Based on sheer tonnage of tweets, Greg Smith’s resignation from Goldman Sachs via a New York Times Op-Ed touched a raw nerve. He accused Goldman of a pretty serious offense: Not caring about its clients. Smith bemoaned the changes he perceived at the firm during his twelve years there.
Whether Smith’s view of Goldman is accurate is now a topic of fervent debate. It may be that Smith is onto something that is not specific to Goldman — a sea change on Wall Street.
While it’s popular to say the change is the result of unfettered greed, in fact, the seeds were probably sown by clients — the very ones Smith says Goldman doesn’t serve.
To get the full picture requires looking at the financial world just before Glass-Steagall was repealed. The law was intended to keep banks from investing customers’ deposits in the risky business of securities underwriting. But commercial banks had been chipping away at the law for 30 years. By 1999, the year the law was repealed, banks were already lending and underwriting to the same clients. They were risking their balance sheets on behalf of clients in every way they could.
Securities firms had to respond or lose their business. Clients wanted their financing bundled, because loans plus underwriting usually meant cheaper cost of funds. Most Wall Street firms were too small to compete with the likes of JPMorgan or Citigroup in this way. So they went public to boost the size of their balance sheets and support risk-taking for their institutional customers. Goldman Sachs went public in 1999, the year before Smith joined the firm.
With more capital, Wall Street expanded the risk it could take on and the services it could offer to clients. It could buy up bigger positions from institutional clients who wanted to get rid of an investment fast, without sending the share price into a nosedive. It could better support bond and commodities trading. These were all good things for clients, and made a lot of money for the firms that could provide them.
As clients demanded more of the balance sheet, the nature of the relationship with the firm was bound to change.

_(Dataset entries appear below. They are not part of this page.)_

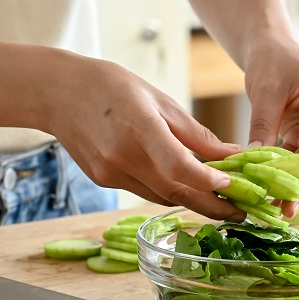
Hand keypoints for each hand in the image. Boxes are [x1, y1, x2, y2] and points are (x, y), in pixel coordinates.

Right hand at [50, 58, 242, 218]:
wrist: (56, 93)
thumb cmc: (111, 86)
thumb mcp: (159, 99)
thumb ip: (195, 133)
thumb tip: (232, 154)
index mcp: (139, 127)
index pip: (180, 166)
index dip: (209, 181)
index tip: (234, 186)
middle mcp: (123, 156)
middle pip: (175, 192)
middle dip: (212, 206)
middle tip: (241, 213)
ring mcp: (110, 173)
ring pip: (162, 196)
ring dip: (192, 201)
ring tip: (222, 202)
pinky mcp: (104, 181)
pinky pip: (144, 192)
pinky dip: (168, 191)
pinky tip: (185, 187)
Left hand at [244, 40, 298, 212]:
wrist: (266, 50)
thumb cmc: (272, 60)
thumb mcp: (266, 90)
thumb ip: (264, 123)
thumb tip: (254, 158)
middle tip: (291, 204)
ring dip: (296, 183)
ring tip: (280, 208)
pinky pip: (296, 159)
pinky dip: (284, 175)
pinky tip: (272, 194)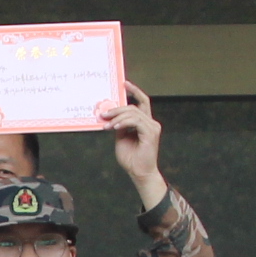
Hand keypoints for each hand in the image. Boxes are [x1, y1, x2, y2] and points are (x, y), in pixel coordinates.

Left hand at [102, 80, 165, 205]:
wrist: (138, 172)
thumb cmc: (131, 158)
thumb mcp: (121, 138)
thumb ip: (119, 125)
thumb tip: (111, 115)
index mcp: (145, 122)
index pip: (142, 102)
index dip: (134, 91)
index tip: (124, 84)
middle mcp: (151, 123)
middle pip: (133, 107)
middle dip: (117, 109)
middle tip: (103, 114)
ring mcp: (152, 127)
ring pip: (133, 113)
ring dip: (117, 117)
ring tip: (106, 125)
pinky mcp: (151, 133)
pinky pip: (136, 122)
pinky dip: (124, 122)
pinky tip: (115, 127)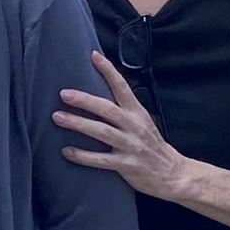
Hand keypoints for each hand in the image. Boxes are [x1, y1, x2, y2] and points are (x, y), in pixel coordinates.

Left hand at [56, 52, 189, 197]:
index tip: (94, 56)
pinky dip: (82, 156)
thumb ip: (123, 109)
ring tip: (57, 117)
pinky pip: (101, 160)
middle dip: (85, 100)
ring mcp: (131, 146)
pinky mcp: (127, 165)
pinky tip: (66, 151)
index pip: (122, 87)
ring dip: (79, 124)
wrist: (172, 173)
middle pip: (107, 109)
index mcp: (137, 112)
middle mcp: (134, 126)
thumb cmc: (151, 145)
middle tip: (63, 94)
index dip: (109, 71)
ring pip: (102, 132)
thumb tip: (96, 94)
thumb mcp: (141, 121)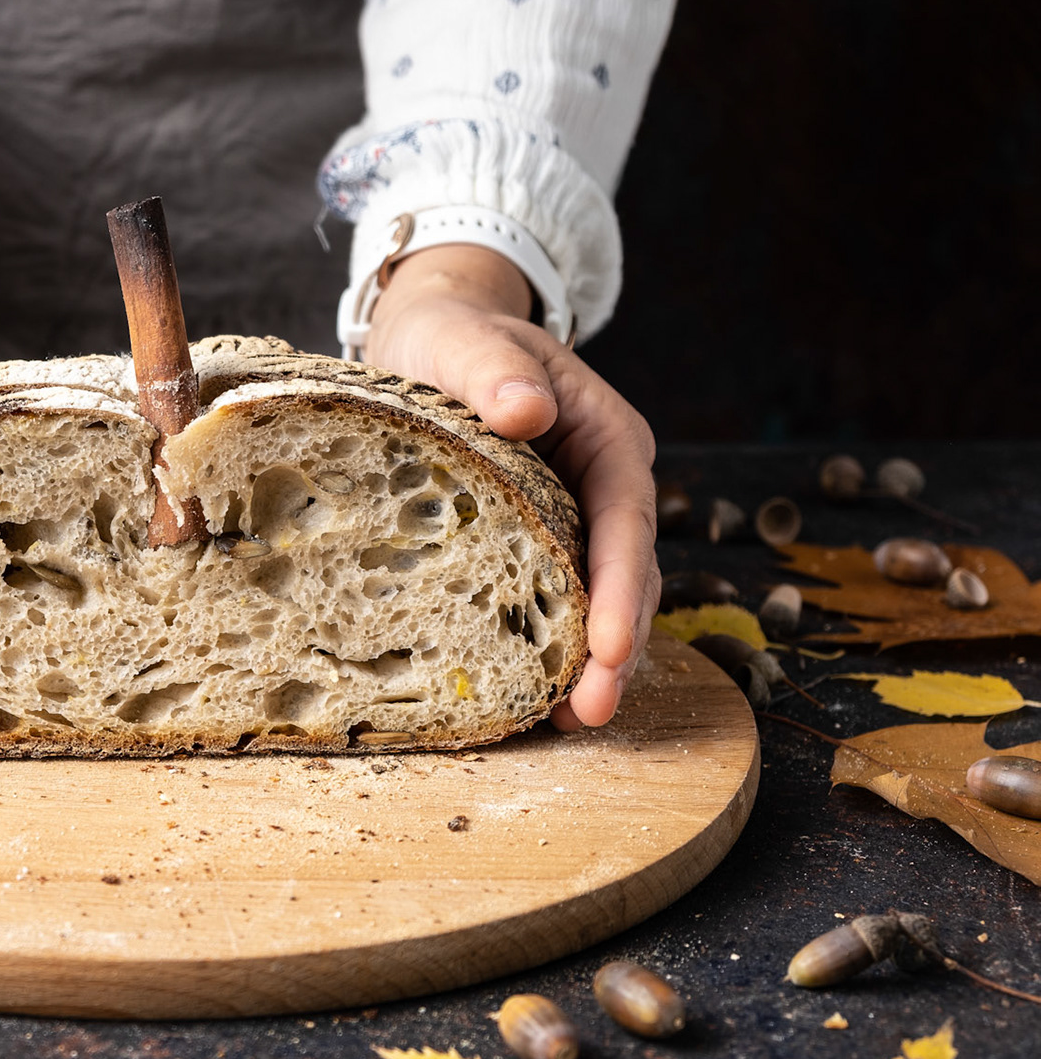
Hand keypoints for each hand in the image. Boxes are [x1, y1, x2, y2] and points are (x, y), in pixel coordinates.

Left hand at [362, 243, 659, 729]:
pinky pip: (552, 601)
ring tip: (568, 725)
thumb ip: (495, 371)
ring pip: (597, 600)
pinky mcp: (537, 545)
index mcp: (607, 439)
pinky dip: (549, 650)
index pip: (625, 519)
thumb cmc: (452, 333)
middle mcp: (604, 487)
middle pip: (625, 576)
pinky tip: (531, 702)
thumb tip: (528, 410)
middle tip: (589, 714)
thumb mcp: (466, 339)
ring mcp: (575, 520)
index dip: (621, 586)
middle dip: (614, 649)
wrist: (433, 333)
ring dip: (589, 664)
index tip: (608, 646)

Clients rely on Wall Street firms to take the other side of a trade. There is no doubt this new relationship creates conflicts of interest. A trading firm is motivated to make a good trade for its own account, which benefits shareholders, as well as perform a service for its client.
Certainly in the case of Goldman Sachs, clients who are trading partners take this conflict in stride. They say they expect a firm that takes the other side of a trade to have the opposite view from theirs. Clients also acknowledge pressuring Goldman to do a particular trade, and say that Goldman does a good job. “Greg Smith doesn’t change the way we view the firm,” says Mark Lasry, founder of $12 billion hedge fund Avenue Capital. “In all our dealings with Goldman, we found them ethical and proper.”
Ironically, clients say Goldman and other Wall Street firms are becoming more ruthless about which clients they want to do business with. This gets back to changes in compensation. Firms are deferring pay in an effort to ensure that bankers create the most possible value for shareholders. Across Wall Street, firms are measuring performance in a more quantitative way, looking at the longer-term returns of individual business units, and even individual trading desks, to justify pay. Employees in the most profitable businesses will get paid the most. That means they are more ruthless about cutting relationships that aren’t profitable. That’s what shareholders want to see.
“In the past you did research and all sorts of things for the benefit of the client,” said one client who uses several securities firms. “Now they can tell me if I’m in the top 10 relationships, or top 20. If you drop out of the top 50, they’ll tell you we’re not one of our top clients, we can’t just do stuff for you.”